**Work task:** The entries below are to be written out again without alteration.

Structured page parsing data
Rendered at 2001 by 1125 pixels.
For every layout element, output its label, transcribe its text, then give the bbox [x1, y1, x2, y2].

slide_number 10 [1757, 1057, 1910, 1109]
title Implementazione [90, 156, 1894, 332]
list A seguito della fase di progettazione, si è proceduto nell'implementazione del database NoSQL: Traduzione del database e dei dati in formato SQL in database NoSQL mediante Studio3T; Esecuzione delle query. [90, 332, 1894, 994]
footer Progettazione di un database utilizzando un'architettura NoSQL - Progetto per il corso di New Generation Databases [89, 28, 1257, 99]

**Answer box:**
Rendered at 2001 by 1125 pixels.
For every layout element, output its label, transcribe its text, then give the bbox [x1, y1, x2, y2].

slide_number 10 [1757, 1057, 1910, 1109]
title Implementazione [90, 156, 1894, 332]
list A seguito della fase di progettazione, si è proceduto nell'implementazione del database NoSQL: Traduzione del database e dei dati in formato SQL in database NoSQL mediante Studio3T; Esecuzione delle query. [90, 332, 1894, 994]
footer Progettazione di un database utilizzando un'architettura NoSQL - Progetto per il corso di New Generation Databases [89, 28, 1257, 99]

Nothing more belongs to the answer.